Ah Hell, I Oughta Go Back To Quicktime

I just watched the movie Go, which I picked up at CompUSA for a whopping $6.99, a value I simply couldn't pass up. It was just sitting there as a nice little impulse-buy on the way to the checkout counter, next to a copy of Last Action Hero, to which I said, "Wow, Last Action Hero for $6.99!" and the checkout guy said, "Yeah, pretty good, huh?" and I said, "No, it's still overpriced by about seven bucks." But Go was a ton of fun (particularly the William Fichtner, Scott Wolf and Jay Mohn section), which is just another case in which I have to say my ex-girlfriend was right. Damn her.

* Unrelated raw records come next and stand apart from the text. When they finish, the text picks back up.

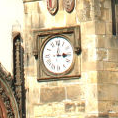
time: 3:01
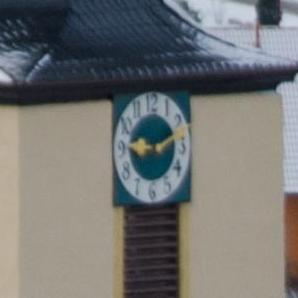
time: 9:12
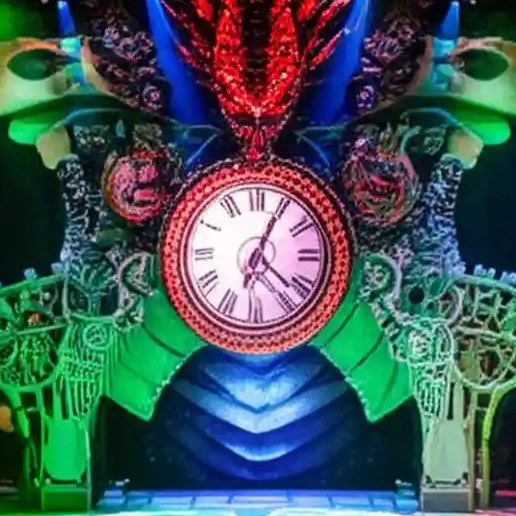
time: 4:04
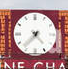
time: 4:37
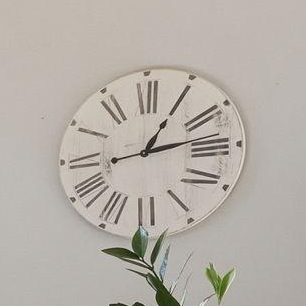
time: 1:13
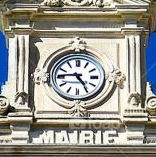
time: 4:45
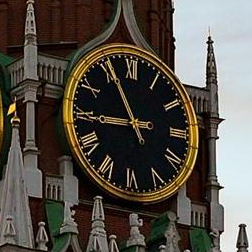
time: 8:56
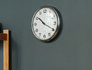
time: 10:19
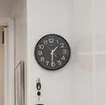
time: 1:30
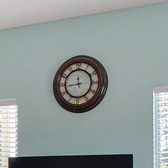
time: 11:43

Last I hear, Air America is off the air in Chicago after a bit of a billing problem, in that Air America has what appears to be no money, which is something I don't understand, seeing how Rush Limbaugh has no problem with money; or, if he did, he's probably saving a lot right now by not buying all those drugs. Oh, sorry, prescription drugs, as though that were to make it all okay. No, seriously, I don't understand why it is that O'Reilly, Hannity and Limbaugh don't have a problem finding a frequency with which to weasel their ways into my car or house, but when it comes to Chuck D and Al Franken, I have to sit and listen to them on the internet at school. And that's assuming they're pulling enough commercial revenue to keep that going for any extended period of time. Pisses me off.

Playmakers is on ESPN2 right now, marking one of the few occasions that I'll actually watch a sports network. And, if you've never seen the show, it's a drama about a fake football team in a fake NFL, which only ran for one season because the real NFL had a problem with football teams being portrayed as anything less than picture-perfect. And, of course, they're justified, because football teams might actually be like that. The NBA, on the other hand... Anyway, this show's like a male soap-opera with a better script than professional wrestling.

So my project got done, but it's a piece of crap at twenty minutes and change. The rough-cut clocked in at a shade over thirty-two minutes, and that's after cutting a couple of movies out. I ended up having to cut the sections involving Aliens, First Blood and one other movie I don't recall, in addition to cutting back on sections from all but one movie. And I really liked the First Blood scene, too, because it's really hysterical the way I cut it.

I think that for my next project I'm going to rip Tango & Cash in it's entirety and try to make a good movie out of it. Sure, I might have to re-dub some scenes, and probably reduce the total length to about forty-five minutes, but that'll only be slightly more challenging than the 'Pearl Harbor in two minutes' thing that I was toying with earlier. The only downside to all of this is the fact that working with high-quality Xvid AVI's really sucks for Premiere 6 to parse in real-time on my computer, and I'm pretty sure there's no way to do it with something like Motion-JPEG for cutting together the timeline and then just rendering the full-quality Xvid AVI files. Pity the new version of Premiere recommends a 3.04 GHz Pentium 4, which I just don't have.

Which means my next stop is a nice Macintosh running Final Cut Express. Actually, that's after I get a job. And, no, Mister Bush, instituting a military draft to support your silly war does not qualify as job creation.